What is being asked: Nothing but the lines from the one containing "6、你说的opencv之类的都是对库直接调用，那你知道它其中的原理吗？" through the end of the entries below should be set down, each exactly as written.

Records from a dataset:
........

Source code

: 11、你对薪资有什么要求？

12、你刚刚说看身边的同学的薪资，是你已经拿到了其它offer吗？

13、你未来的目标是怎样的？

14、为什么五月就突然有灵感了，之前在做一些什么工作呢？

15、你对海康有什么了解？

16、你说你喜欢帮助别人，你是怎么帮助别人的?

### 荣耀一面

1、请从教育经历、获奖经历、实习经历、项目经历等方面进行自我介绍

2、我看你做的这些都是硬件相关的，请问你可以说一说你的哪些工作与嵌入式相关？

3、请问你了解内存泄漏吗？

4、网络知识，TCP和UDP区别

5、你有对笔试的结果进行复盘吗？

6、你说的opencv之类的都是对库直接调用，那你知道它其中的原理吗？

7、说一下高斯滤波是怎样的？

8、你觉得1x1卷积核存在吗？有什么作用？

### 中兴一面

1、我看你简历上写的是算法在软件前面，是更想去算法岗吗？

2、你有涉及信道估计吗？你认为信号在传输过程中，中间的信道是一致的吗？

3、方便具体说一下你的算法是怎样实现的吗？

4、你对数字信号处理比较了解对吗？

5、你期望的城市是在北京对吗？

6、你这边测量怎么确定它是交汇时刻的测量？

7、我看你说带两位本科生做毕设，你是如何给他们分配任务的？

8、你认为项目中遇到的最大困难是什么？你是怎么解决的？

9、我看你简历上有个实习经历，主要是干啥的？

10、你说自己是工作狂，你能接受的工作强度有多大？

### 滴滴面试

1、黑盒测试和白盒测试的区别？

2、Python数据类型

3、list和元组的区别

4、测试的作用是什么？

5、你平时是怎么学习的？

........

Task result:
6、你说的opencv之类的都是对库直接调用，那你知道它其中的原理吗？

7、说一下高斯滤波是怎样的？

8、你觉得1x1卷积核存在吗？有什么作用？

### 中兴一面

1、我看你简历上写的是算法在软件前面，是更想去算法岗吗？

2、你有涉及信道估计吗？你认为信号在传输过程中，中间的信道是一致的吗？

3、方便具体说一下你的算法是怎样实现的吗？

4、你对数字信号处理比较了解对吗？

5、你期望的城市是在北京对吗？

6、你这边测量怎么确定它是交汇时刻的测量？

7、我看你说带两位本科生做毕设，你是如何给他们分配任务的？

8、你认为项目中遇到的最大困难是什么？你是怎么解决的？

9、我看你简历上有个实习经历，主要是干啥的？

10、你说自己是工作狂，你能接受的工作强度有多大？

### 滴滴面试

1、黑盒测试和白盒测试的区别？

2、Python数据类型

3、list和元组的区别

4、测试的作用是什么？

5、你平时是怎么学习的？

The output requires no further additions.